Task
Edit the records by changing "bounding box" to "enclosing rectangle" and write the lines out again, leaving everything else as it stands.

◆ ◆ ◆

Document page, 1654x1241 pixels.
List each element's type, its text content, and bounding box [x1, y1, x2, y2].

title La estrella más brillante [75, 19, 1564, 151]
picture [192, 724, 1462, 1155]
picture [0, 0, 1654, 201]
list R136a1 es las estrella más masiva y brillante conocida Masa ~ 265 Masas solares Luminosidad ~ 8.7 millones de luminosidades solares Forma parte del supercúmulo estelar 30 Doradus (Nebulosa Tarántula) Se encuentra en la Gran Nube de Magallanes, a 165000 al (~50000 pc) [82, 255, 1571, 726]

◆ ◆ ◆

Answer in full
Document page, 1654x1241 pixels.
List each element's type, its text content, and enclosing rectangle [x1, y1, x2, y2].

title La estrella más brillante [75, 19, 1564, 151]
picture [192, 724, 1462, 1155]
picture [0, 0, 1654, 201]
list R136a1 es las estrella más masiva y brillante conocida Masa ~ 265 Masas solares Luminosidad ~ 8.7 millones de luminosidades solares Forma parte del supercúmulo estelar 30 Doradus (Nebulosa Tarántula) Se encuentra en la Gran Nube de Magallanes, a 165000 al (~50000 pc) [82, 255, 1571, 726]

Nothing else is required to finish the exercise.